Le dernier bulletin de l’Institut national de santé publique (INSP) confirme la présence du virus dans trois provinces et dresse un état des lieux toujours préoccupant. À ce jour, la RDC enregistre 1 274 cas confirmés et 360 décès, soit un taux de létalité de 28,3 %. Actuellement, 502 patients sont pris en charge dans les centres de traitement, tandis que 178 personnes ont été déclarées guéries. Le taux de suivi des contacts atteint 87,1 %.
L’Ituri demeure la province la plus touchée par l’épidémie. Vingt-trois zones de santé y sont affectées, notamment Aru, Bunia, Komanda, Mambasa, Rwampara et Mandima. Le Nord-Kivu reste également sous haute surveillance, avec onze zones concernées, dont Beni, Butembo et Goma. De son côté, le Sud-Kivu recense trois cas confirmés et un décès dans la zone de santé de Miti-Murhesa, sans nouvelle transmission signalée depuis le 26 mai.
Les autorités mettent en avant plusieurs avancées opérationnelles dans la riposte. Quinze patients supplémentaires ont récemment été déclarés guéris après des tests négatifs, portant à 178 le nombre total de rémissions. Les équipes nationales et locales, avec l’appui des partenaires, indiquent avoir investigué l’ensemble des alertes reçues et identifié plus de 10 000 contacts. De nouveaux centres de traitement ont également été ouverts afin de renforcer les capacités de prise en charge.
Les messages de prévention restent au cœur de la stratégie sanitaire. Les services de santé insistent sur le lavage régulier des mains, l’évitement des contacts avec les personnes malades et la consultation immédiate des structures sanitaires en cas de symptômes suspects. Ils rappellent également l’importance des opérations de décontamination et des enterrements sécurisés pour limiter la propagation du virus.
La mobilisation communautaire demeure un élément clé de la riposte. Relais communautaires, responsables religieux et médias participent activement aux campagnes de sensibilisation et au repérage précoce des cas. La population est invitée à signaler toute situation suspecte via la ligne gratuite 151.

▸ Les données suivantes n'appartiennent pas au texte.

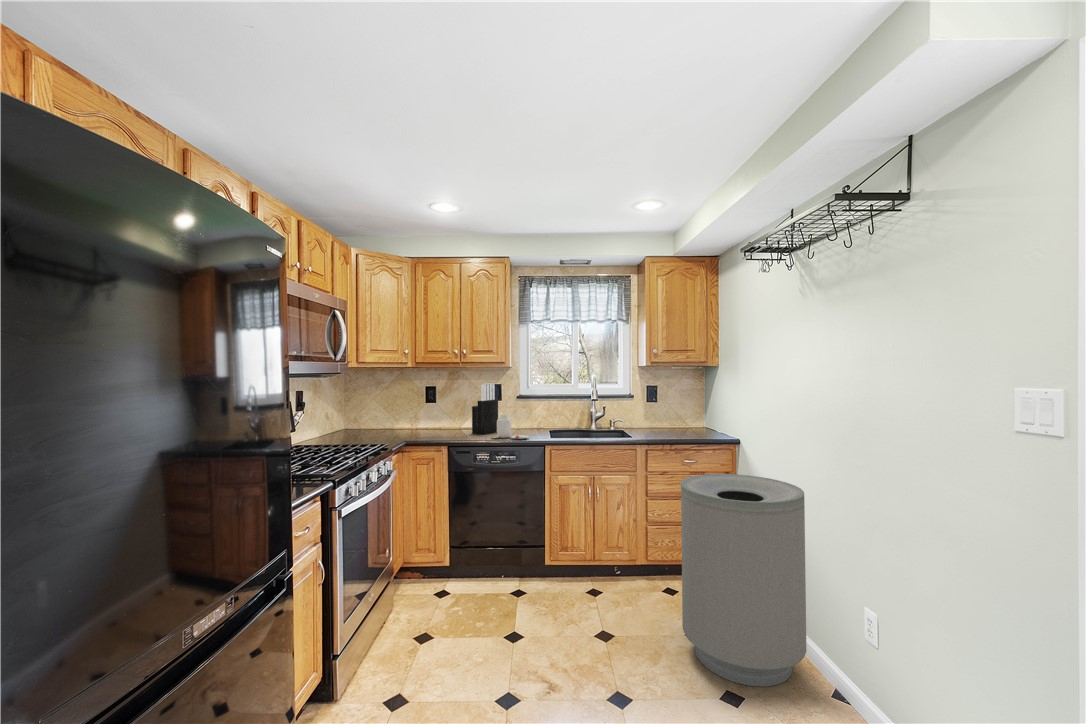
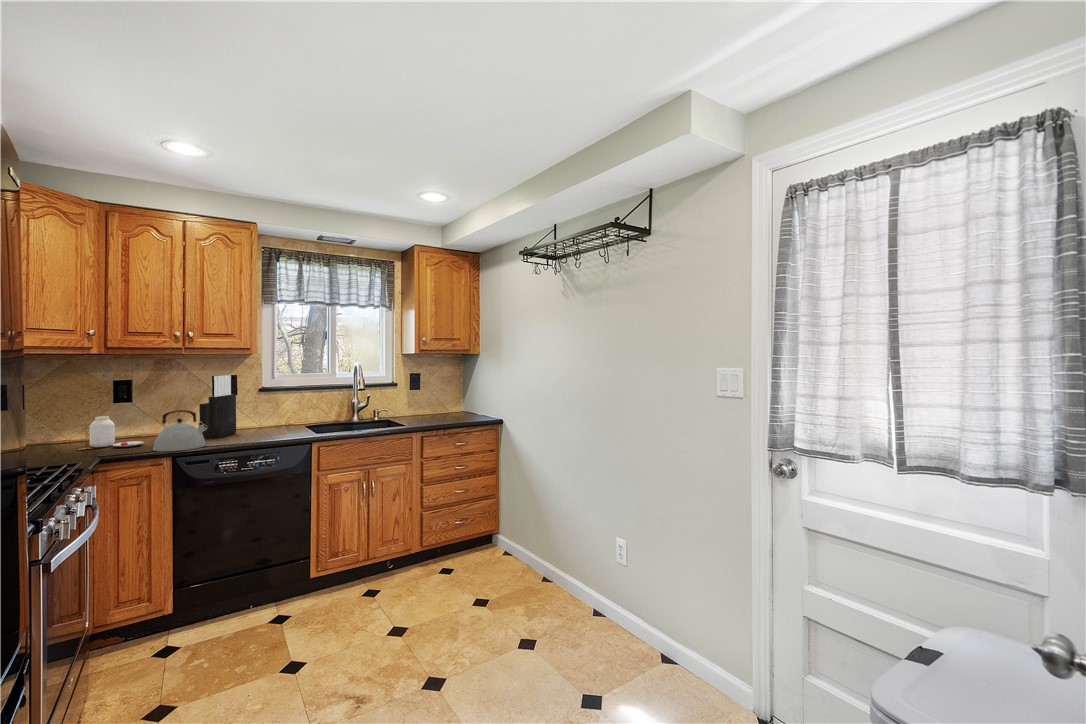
kettle: none [437,410,471,442] -> present [153,410,207,452]
jar: present [497,414,528,439] -> present [78,416,144,450]
trash can: present [681,474,806,687] -> none [473,451,573,631]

Le bulletin précise enfin que les données publiées résultent d’un processus de nettoyage et d’harmonisation sur la plateforme DHIS2, à partir des rapports transmis par les zones de santé, les laboratoires et les structures de prise en charge.
Les autorités sanitaires appellent ainsi à la vigilance collective et à une coopération renforcée avec les équipes déployées sur le terrain afin de contenir l’épidémie et de protéger les communautés.